═══ Data for the task
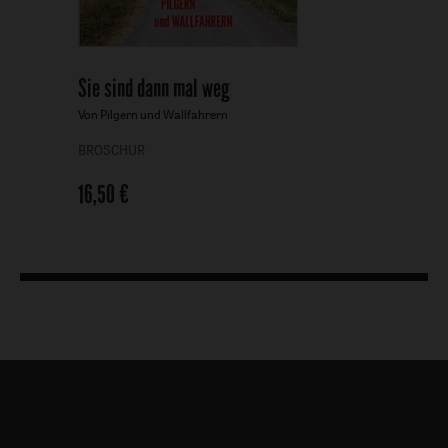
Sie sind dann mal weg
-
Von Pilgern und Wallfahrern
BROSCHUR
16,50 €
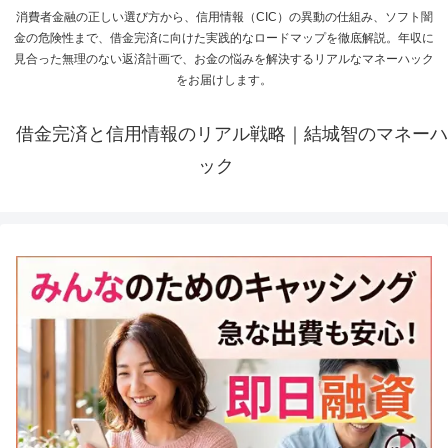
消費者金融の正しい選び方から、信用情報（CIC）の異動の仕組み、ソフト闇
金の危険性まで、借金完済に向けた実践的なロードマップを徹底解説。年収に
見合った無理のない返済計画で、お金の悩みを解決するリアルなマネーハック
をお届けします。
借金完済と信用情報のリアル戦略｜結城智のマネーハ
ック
══════
• _Work instruction_: Lay out every line of text read from the pictures in these rows as a Markdown table with the columns No. and Text, numbering the lines in order. Skip blank lines, and leave the pictures out of the answer.

• _Final answer_:
| No. | Text |
|---|---|
| 1 | Sie sind dann mal weg |
| 2 | - |
| 3 | Von Pilgern und Wallfahrern |
| 4 | BROSCHUR |
| 5 | 16,50 € |
| 6 | 消費者金融の正しい選び方から、信用情報（CIC）の異動の仕組み、ソフト闇 |
| 7 | 金の危険性まで、借金完済に向けた実践的なロードマップを徹底解説。年収に |
| 8 | 見合った無理のない返済計画で、お金の悩みを解決するリアルなマネーハック |
| 9 | をお届けします。 |
| 10 | 借金完済と信用情報のリアル戦略｜結城智のマネーハ |
| 11 | ック |